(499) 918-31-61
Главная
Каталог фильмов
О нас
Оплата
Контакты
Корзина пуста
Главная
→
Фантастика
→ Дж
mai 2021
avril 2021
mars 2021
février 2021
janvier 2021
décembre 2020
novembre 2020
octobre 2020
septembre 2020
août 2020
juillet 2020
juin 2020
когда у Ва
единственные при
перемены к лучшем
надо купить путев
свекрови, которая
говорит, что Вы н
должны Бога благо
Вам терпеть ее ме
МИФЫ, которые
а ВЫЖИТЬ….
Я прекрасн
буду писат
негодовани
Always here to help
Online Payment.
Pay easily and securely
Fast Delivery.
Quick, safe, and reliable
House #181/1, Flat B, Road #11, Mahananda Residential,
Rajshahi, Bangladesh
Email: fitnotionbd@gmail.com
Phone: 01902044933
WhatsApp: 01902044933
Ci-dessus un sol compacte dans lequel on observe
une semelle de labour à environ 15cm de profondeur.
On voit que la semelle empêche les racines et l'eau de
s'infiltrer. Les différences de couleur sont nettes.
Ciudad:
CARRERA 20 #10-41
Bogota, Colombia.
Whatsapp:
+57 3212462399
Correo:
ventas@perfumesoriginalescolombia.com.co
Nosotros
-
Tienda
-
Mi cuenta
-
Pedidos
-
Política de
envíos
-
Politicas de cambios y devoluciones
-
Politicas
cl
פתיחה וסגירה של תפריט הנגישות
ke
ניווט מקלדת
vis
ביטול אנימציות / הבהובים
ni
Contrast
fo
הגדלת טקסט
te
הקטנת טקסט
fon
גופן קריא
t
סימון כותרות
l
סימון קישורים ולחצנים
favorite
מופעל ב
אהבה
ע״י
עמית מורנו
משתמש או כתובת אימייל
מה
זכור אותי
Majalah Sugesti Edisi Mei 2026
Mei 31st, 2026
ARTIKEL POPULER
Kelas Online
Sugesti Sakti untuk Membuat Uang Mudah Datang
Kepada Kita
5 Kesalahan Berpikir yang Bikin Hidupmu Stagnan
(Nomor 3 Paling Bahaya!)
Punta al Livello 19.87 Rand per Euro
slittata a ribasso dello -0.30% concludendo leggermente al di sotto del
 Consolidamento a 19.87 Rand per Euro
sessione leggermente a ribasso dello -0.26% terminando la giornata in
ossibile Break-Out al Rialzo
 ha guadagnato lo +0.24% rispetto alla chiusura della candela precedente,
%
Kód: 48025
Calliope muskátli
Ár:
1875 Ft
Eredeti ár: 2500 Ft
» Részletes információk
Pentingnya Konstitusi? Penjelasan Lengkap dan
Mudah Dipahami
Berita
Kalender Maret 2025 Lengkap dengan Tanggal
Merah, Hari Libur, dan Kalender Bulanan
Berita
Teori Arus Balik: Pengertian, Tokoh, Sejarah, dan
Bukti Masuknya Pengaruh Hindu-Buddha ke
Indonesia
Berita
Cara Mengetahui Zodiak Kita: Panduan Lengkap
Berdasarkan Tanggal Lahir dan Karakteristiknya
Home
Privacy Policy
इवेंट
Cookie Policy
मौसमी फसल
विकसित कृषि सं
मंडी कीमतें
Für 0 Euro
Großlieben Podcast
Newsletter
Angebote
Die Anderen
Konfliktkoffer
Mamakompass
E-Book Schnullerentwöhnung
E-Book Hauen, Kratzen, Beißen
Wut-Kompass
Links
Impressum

━━━━━━━━

Reproduce word for word the listing above, from its first line down to and including the line containing "Kelas Online".

(499) 918-31-61
Главная
Каталог фильмов
О нас
Оплата
Контакты
Корзина пуста
Главная
→
Фантастика
→ Дж
mai 2021
avril 2021
mars 2021
février 2021
janvier 2021
décembre 2020
novembre 2020
octobre 2020
septembre 2020
août 2020
juillet 2020
juin 2020
когда у Ва
единственные при
перемены к лучшем
надо купить путев
свекрови, которая
говорит, что Вы н
должны Бога благо
Вам терпеть ее ме
МИФЫ, которые
а ВЫЖИТЬ….
Я прекрасн
буду писат
негодовани
Always here to help
Online Payment.
Pay easily and securely
Fast Delivery.
Quick, safe, and reliable
House #181/1, Flat B, Road #11, Mahananda Residential,
Rajshahi, Bangladesh
Email: fitnotionbd@gmail.com
Phone: 01902044933
WhatsApp: 01902044933
Ci-dessus un sol compacte dans lequel on observe
une semelle de labour à environ 15cm de profondeur.
On voit que la semelle empêche les racines et l'eau de
s'infiltrer. Les différences de couleur sont nettes.
Ciudad:
CARRERA 20 #10-41
Bogota, Colombia.
Whatsapp:
+57 3212462399
Correo:
ventas@perfumesoriginalescolombia.com.co
Nosotros
-
Tienda
-
Mi cuenta
-
Pedidos
-
Política de
envíos
-
Politicas de cambios y devoluciones
-
Politicas
cl
פתיחה וסגירה של תפריט הנגישות
ke
ניווט מקלדת
vis
ביטול אנימציות / הבהובים
ni
Contrast
fo
הגדלת טקסט
te
הקטנת טקסט
fon
גופן קריא
t
סימון כותרות
l
סימון קישורים ולחצנים
favorite
מופעל ב
אהבה
ע״י
עמית מורנו
משתמש או כתובת אימייל
מה
זכור אותי
Majalah Sugesti Edisi Mei 2026
Mei 31st, 2026
ARTIKEL POPULER
Kelas Online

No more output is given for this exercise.